That’s great. Your devotion to keeping the tunes in their finest possible form is admirable, and you are truly a colossus, standing astride the world of awesome taste.

But we’re seriously gonna need you to shut the fuck up already.

I don’t have anything against vinyl, mind you. I own a turntable myself – once in a while when I’m in the mood for some Johnny Mathis or Doris Day whatever else is in my gramma’s collection (read: never ever ever) I like to whip it out and soak myself in those amazing songs. Lawrence Welk. Tom Jones. Whatever else they made before the invention of Kurdt Cobain. But after I do that, you know what I don’t do? I don’t brag to all my friends about how much “warmer” the music sounds on my clearly superior musical medium. This is partially because, if I want to trade spaced out rantings on things tangentially related to music, I have a thing called this website. It’s also partially because I’m not a flaming fuckbasket. Say what you want about the dudes who drive Priuses and can’t shut up about it – a vehicle is a pretty big lifestyle choice, and with people paying a billion bucks a drop for gasoline, it’s at least workable as a conversation piece. But most vinyl fanatics don’t even wait to bring their love for vinyl up when it comes up in a conversation (read: never ever ever). Nobody gets in a circle, holds hands, and compares their favorite mediums for music. It’s gotta be interjected.

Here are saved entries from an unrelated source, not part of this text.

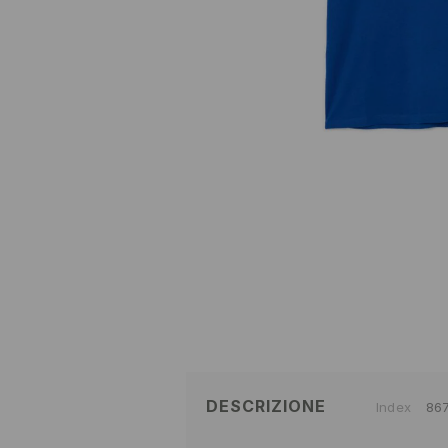
DESCRIZIONE
Index
86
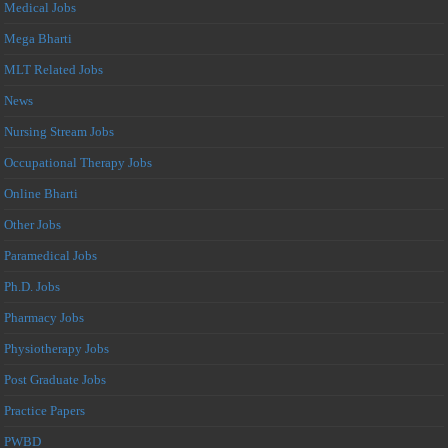
Medical Jobs
Mega Bharti
MLT Related Jobs
News
Nursing Stream Jobs
Occupational Therapy Jobs
Online Bharti
Other Jobs
Paramedical Jobs
Ph.D. Jobs
Pharmacy Jobs
Physiotherapy Jobs
Post Graduate Jobs
Practice Papers
PWBD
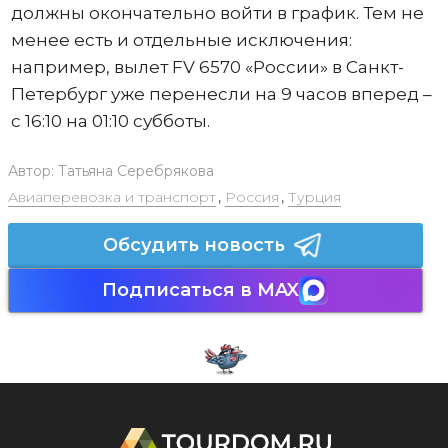
должны окончательно войти в график. Тем не
менее есть и отдельные исключения:
например, вылет FV 6570 «России» в Санкт-
Петербург уже перенесли на 9 часов вперед –
с 16:10 на 01:10 субботы.
Автор:
Татьяна Серебрякова
Авиаперевозка и транспорт
,
Россия
,
Турция
Обсудить новость
Подписаться в MAX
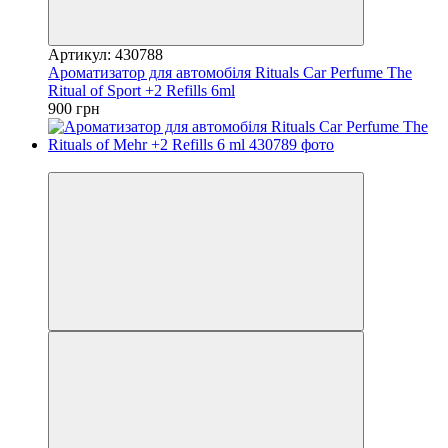
Артикул: 430788
Ароматизатор для автомобіля Rituals Car Perfume The
Ritual of Sport +2 Refills 6ml
900 грн
−25%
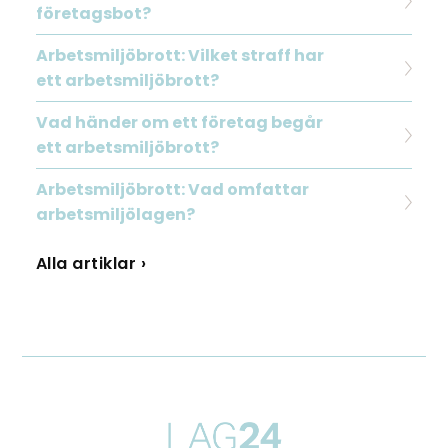
företagsbot?
Arbetsmiljöbrott: Vilket straff har
ett arbetsmiljöbrott?
Vad händer om ett företag begår
ett arbetsmiljöbrott?
Arbetsmiljöbrott: Vad omfattar
arbetsmiljölagen?
Alla artiklar ›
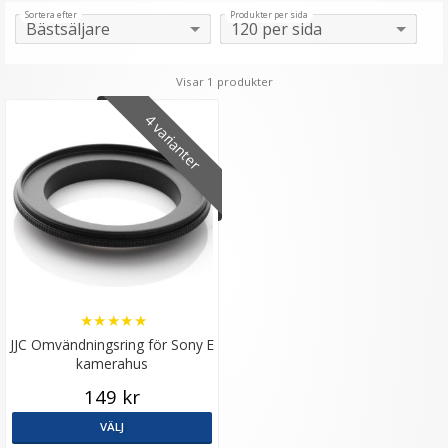
Sortera efter
Produkter per sida
Visar 1 produkter
4 varianter
★
★
★
★
★
JJC Omvändningsring för Sony E
kamerahus
149 kr
VÄLJ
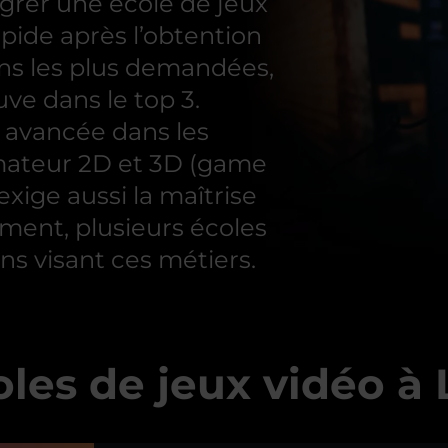
égrer une école de jeux
ide après l’obtention
ons les plus demandées,
uve dans le top 3.
 avancée dans les
mateur 2D et 3D (game
 exige aussi la maîtrise
ment, plusieurs écoles
s visant ces métiers.
oles de jeux vidéo à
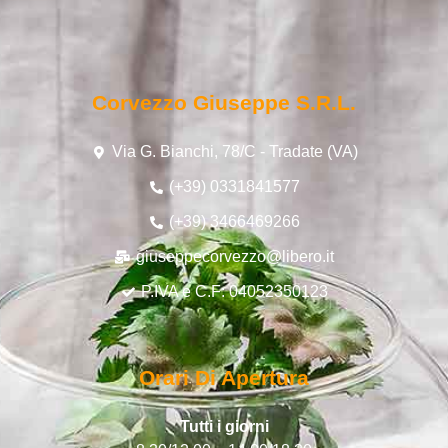
Corvezzo Giuseppe S.r.l.
Via G. Bianchi, 78/C - Tradate (VA)
(+39) 0331841577
(+39) 3466469266
giuseppecorvezzo@libero.it
P.IVA e C.F: 04052350123
Orari Di Apertura
Tutti i giorni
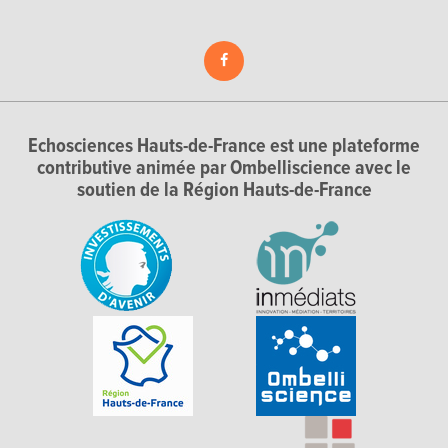
Echosciences Hauts-de-France est une plateforme
contributive animée par Ombelliscience avec le
soutien de la Région Hauts-de-France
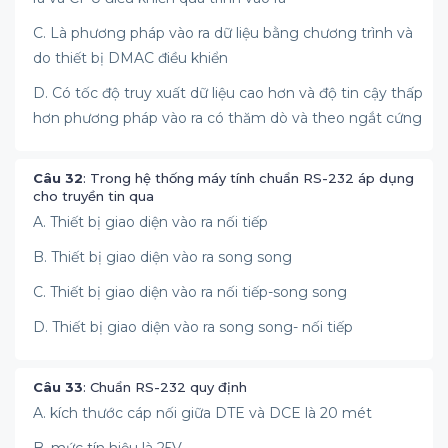
C. Là phương pháp vào ra dữ liệu bằng chương trình và
do thiết bị DMAC điều khiển
D. Có tốc độ truy xuất dữ liệu cao hơn và độ tin cậy thấp
hơn phương pháp vào ra có thăm dò và theo ngắt cứng
Câu 32
: Trong hệ thống máy tính chuẩn RS-232 áp dụng
cho truyền tin qua
A. Thiết bị giao diện vào ra nối tiếp
B. Thiết bị giao diện vào ra song song
C. Thiết bị giao diện vào ra nối tiếp-song song
D. Thiết bị giao diện vào ra song song- nối tiếp
Câu 33
: Chuẩn RS-232 quy định
A. kích thước cáp nối giữa DTE và DCE là 20 mét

“Hey, I have a vinyl turntable. It’s so great. It sounds like you’re there.”

If you’re a professional DJ, then OK, I’ll cut you a little slack. But if you’re a scene kid whose got an Uncle Pennybags giving you a trust fund, or even worse, you’re a plain ol’ regular ol’ dude who’s putting in overtime at Kwik-E-Mart so that he can beat his meat over how l33t his musical medium of choice is – you’re sad. Music is music. LP, CD, Eight Track. They have pluses and minues. Play your music. Enjoy your music. Then for Christ’s sakes shut the fuck up about it before I kill you.